**PROMPT:** The response must reproduce every record below without alteration.

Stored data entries
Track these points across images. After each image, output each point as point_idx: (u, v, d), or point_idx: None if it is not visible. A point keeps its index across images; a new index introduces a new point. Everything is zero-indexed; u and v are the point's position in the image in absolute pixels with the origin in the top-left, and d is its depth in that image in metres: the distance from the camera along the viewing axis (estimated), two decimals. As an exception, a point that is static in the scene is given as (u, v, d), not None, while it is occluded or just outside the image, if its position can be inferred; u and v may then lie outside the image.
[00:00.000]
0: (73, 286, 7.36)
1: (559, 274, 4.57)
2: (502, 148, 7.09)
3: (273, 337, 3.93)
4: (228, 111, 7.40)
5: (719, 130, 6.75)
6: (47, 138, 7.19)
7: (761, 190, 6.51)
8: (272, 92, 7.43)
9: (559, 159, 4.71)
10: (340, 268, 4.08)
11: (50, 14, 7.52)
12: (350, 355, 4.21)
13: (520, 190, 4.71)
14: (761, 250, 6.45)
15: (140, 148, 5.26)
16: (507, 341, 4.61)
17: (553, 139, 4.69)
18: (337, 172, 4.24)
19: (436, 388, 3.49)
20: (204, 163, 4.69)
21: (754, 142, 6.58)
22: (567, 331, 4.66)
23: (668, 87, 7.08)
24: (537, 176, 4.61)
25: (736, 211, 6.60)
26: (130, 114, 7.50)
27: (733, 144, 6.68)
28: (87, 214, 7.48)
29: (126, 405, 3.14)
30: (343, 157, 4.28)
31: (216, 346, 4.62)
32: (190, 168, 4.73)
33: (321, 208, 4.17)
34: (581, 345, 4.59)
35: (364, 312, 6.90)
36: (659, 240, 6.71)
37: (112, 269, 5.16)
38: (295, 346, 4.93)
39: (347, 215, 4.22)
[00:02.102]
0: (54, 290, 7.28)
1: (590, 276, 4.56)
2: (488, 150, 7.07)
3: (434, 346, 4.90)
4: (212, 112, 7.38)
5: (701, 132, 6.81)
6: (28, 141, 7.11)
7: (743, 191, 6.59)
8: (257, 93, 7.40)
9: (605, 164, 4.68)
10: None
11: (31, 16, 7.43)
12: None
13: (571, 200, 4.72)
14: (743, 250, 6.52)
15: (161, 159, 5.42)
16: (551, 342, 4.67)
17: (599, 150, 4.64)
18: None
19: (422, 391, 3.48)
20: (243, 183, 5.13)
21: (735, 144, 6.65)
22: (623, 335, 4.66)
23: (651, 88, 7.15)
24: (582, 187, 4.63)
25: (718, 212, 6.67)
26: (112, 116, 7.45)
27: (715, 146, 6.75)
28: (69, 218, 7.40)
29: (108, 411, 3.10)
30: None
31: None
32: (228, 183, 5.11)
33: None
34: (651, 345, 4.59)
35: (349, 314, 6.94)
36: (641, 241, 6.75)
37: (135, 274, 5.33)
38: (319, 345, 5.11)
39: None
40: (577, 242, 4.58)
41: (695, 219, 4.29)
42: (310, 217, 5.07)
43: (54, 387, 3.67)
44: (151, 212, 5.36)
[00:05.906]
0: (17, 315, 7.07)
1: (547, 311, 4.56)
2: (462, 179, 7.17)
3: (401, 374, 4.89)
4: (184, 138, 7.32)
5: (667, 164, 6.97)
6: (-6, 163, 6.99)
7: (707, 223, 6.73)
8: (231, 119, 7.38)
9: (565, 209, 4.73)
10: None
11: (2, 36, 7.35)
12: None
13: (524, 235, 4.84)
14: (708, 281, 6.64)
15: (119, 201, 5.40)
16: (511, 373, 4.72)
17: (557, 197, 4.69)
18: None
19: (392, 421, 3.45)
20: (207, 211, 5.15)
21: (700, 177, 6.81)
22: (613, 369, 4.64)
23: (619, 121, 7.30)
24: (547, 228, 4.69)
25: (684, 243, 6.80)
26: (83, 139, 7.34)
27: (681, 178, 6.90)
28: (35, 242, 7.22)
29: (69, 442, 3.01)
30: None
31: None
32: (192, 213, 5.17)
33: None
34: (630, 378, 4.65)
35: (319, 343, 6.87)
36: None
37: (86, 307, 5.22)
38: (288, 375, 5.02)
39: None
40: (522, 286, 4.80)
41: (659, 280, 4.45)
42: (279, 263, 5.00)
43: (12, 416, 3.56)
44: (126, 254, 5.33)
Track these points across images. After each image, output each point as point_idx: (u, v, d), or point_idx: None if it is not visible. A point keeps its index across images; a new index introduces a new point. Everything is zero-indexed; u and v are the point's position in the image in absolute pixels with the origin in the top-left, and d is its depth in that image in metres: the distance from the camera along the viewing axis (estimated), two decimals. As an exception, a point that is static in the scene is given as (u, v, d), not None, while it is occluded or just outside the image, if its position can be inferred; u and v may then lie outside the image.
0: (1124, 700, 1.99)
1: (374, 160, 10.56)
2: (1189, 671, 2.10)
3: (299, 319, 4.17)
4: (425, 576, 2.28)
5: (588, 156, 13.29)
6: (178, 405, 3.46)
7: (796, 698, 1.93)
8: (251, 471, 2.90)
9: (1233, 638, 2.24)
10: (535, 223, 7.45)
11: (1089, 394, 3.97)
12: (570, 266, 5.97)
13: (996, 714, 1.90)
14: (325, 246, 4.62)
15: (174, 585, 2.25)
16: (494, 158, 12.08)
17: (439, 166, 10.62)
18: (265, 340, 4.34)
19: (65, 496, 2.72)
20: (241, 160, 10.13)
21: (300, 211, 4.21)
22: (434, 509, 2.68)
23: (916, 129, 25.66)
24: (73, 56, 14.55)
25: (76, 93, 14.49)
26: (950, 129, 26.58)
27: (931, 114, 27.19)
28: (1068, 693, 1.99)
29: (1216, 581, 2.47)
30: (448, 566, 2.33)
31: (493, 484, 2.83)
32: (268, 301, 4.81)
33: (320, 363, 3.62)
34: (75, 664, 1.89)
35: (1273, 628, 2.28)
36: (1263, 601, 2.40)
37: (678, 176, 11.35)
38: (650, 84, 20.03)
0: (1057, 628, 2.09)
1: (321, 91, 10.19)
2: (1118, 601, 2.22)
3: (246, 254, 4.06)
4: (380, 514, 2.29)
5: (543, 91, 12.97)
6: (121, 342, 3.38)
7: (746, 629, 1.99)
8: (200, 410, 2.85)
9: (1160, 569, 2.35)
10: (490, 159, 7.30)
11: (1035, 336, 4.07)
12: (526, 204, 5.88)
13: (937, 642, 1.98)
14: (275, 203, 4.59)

**TASK RESPONSE:**
Track these points across images. After each image, output each point as point_idx: (u, v, d), or point_idx: None if it is not visible. A point keeps its index across images; a new index introduces a new point. Everything is zero-indexed; u and v are the point's position in the image in absolute pixels with the origin in the top-left, and d is its depth in that image in metres: the distance from the camera along the viewing axis (estimated), two decimals. As an exception, a point that is static in the scene is given as (u, v, d), not None, while it is occluded or just outside the image, if its position can be inferred; u and v may then lie outside the image.
[00:00.000]
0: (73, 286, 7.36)
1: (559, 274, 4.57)
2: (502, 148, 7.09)
3: (273, 337, 3.93)
4: (228, 111, 7.40)
5: (719, 130, 6.75)
6: (47, 138, 7.19)
7: (761, 190, 6.51)
8: (272, 92, 7.43)
9: (559, 159, 4.71)
10: (340, 268, 4.08)
11: (50, 14, 7.52)
12: (350, 355, 4.21)
13: (520, 190, 4.71)
14: (761, 250, 6.45)
15: (140, 148, 5.26)
16: (507, 341, 4.61)
17: (553, 139, 4.69)
18: (337, 172, 4.24)
19: (436, 388, 3.49)
20: (204, 163, 4.69)
21: (754, 142, 6.58)
22: (567, 331, 4.66)
23: (668, 87, 7.08)
24: (537, 176, 4.61)
25: (736, 211, 6.60)
26: (130, 114, 7.50)
27: (733, 144, 6.68)
28: (87, 214, 7.48)
29: (126, 405, 3.14)
30: (343, 157, 4.28)
31: (216, 346, 4.62)
32: (190, 168, 4.73)
33: (321, 208, 4.17)
34: (581, 345, 4.59)
35: (364, 312, 6.90)
36: (659, 240, 6.71)
37: (112, 269, 5.16)
38: (295, 346, 4.93)
39: (347, 215, 4.22)
[00:02.102]
0: (54, 290, 7.28)
1: (590, 276, 4.56)
2: (488, 150, 7.07)
3: (434, 346, 4.90)
4: (212, 112, 7.38)
5: (701, 132, 6.81)
6: (28, 141, 7.11)
7: (743, 191, 6.59)
8: (257, 93, 7.40)
9: (605, 164, 4.68)
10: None
11: (31, 16, 7.43)
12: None
13: (571, 200, 4.72)
14: (743, 250, 6.52)
15: (161, 159, 5.42)
16: (551, 342, 4.67)
17: (599, 150, 4.64)
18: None
19: (422, 391, 3.48)
20: (243, 183, 5.13)
21: (735, 144, 6.65)
22: (623, 335, 4.66)
23: (651, 88, 7.15)
24: (582, 187, 4.63)
25: (718, 212, 6.67)
26: (112, 116, 7.45)
27: (715, 146, 6.75)
28: (69, 218, 7.40)
29: (108, 411, 3.10)
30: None
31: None
32: (228, 183, 5.11)
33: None
34: (651, 345, 4.59)
35: (349, 314, 6.94)
36: (641, 241, 6.75)
37: (135, 274, 5.33)
38: (319, 345, 5.11)
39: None
40: (577, 242, 4.58)
41: (695, 219, 4.29)
42: (310, 217, 5.07)
43: (54, 387, 3.67)
44: (151, 212, 5.36)
[00:05.906]
0: (17, 315, 7.07)
1: (547, 311, 4.56)
2: (462, 179, 7.17)
3: (401, 374, 4.89)
4: (184, 138, 7.32)
5: (667, 164, 6.97)
6: (-6, 163, 6.99)
7: (707, 223, 6.73)
8: (231, 119, 7.38)
9: (565, 209, 4.73)
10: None
11: (2, 36, 7.35)
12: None
13: (524, 235, 4.84)
14: (708, 281, 6.64)
15: (119, 201, 5.40)
16: (511, 373, 4.72)
17: (557, 197, 4.69)
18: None
19: (392, 421, 3.45)
20: (207, 211, 5.15)
21: (700, 177, 6.81)
22: (613, 369, 4.64)
23: (619, 121, 7.30)
24: (547, 228, 4.69)
25: (684, 243, 6.80)
26: (83, 139, 7.34)
27: (681, 178, 6.90)
28: (35, 242, 7.22)
29: (69, 442, 3.01)
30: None
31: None
32: (192, 213, 5.17)
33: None
34: (630, 378, 4.65)
35: (319, 343, 6.87)
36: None
37: (86, 307, 5.22)
38: (288, 375, 5.02)
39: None
40: (522, 286, 4.80)
41: (659, 280, 4.45)
42: (279, 263, 5.00)
43: (12, 416, 3.56)
44: (126, 254, 5.33)
Track these points across images. After each image, output each point as point_idx: (u, v, d), or point_idx: None if it is not visible. A point keeps its index across images; a new index introduces a new point. Everything is zero-indexed; u and v are the point's position in the image in absolute pixels with the origin in the top-left, and d is its depth in that image in metres: the distance from the camera along the viewing axis (estimated), two decimals. As an exception, a point that is static in the scene is given as (u, v, d), not None, while it is occluded or just outside the image, if its position can be inferred; u and v may then lie outside the image.
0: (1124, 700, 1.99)
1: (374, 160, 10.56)
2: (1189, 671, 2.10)
3: (299, 319, 4.17)
4: (425, 576, 2.28)
5: (588, 156, 13.29)
6: (178, 405, 3.46)
7: (796, 698, 1.93)
8: (251, 471, 2.90)
9: (1233, 638, 2.24)
10: (535, 223, 7.45)
11: (1089, 394, 3.97)
12: (570, 266, 5.97)
13: (996, 714, 1.90)
14: (325, 246, 4.62)
15: (174, 585, 2.25)
16: (494, 158, 12.08)
17: (439, 166, 10.62)
18: (265, 340, 4.34)
19: (65, 496, 2.72)
20: (241, 160, 10.13)
21: (300, 211, 4.21)
22: (434, 509, 2.68)
23: (916, 129, 25.66)
24: (73, 56, 14.55)
25: (76, 93, 14.49)
26: (950, 129, 26.58)
27: (931, 114, 27.19)
28: (1068, 693, 1.99)
29: (1216, 581, 2.47)
30: (448, 566, 2.33)
31: (493, 484, 2.83)
32: (268, 301, 4.81)
33: (320, 363, 3.62)
34: (75, 664, 1.89)
35: (1273, 628, 2.28)
36: (1263, 601, 2.40)
37: (678, 176, 11.35)
38: (650, 84, 20.03)
0: (1057, 628, 2.09)
1: (321, 91, 10.19)
2: (1118, 601, 2.22)
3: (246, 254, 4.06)
4: (380, 514, 2.29)
5: (543, 91, 12.97)
6: (121, 342, 3.38)
7: (746, 629, 1.99)
8: (200, 410, 2.85)
9: (1160, 569, 2.35)
10: (490, 159, 7.30)
11: (1035, 336, 4.07)
12: (526, 204, 5.88)
13: (937, 642, 1.98)
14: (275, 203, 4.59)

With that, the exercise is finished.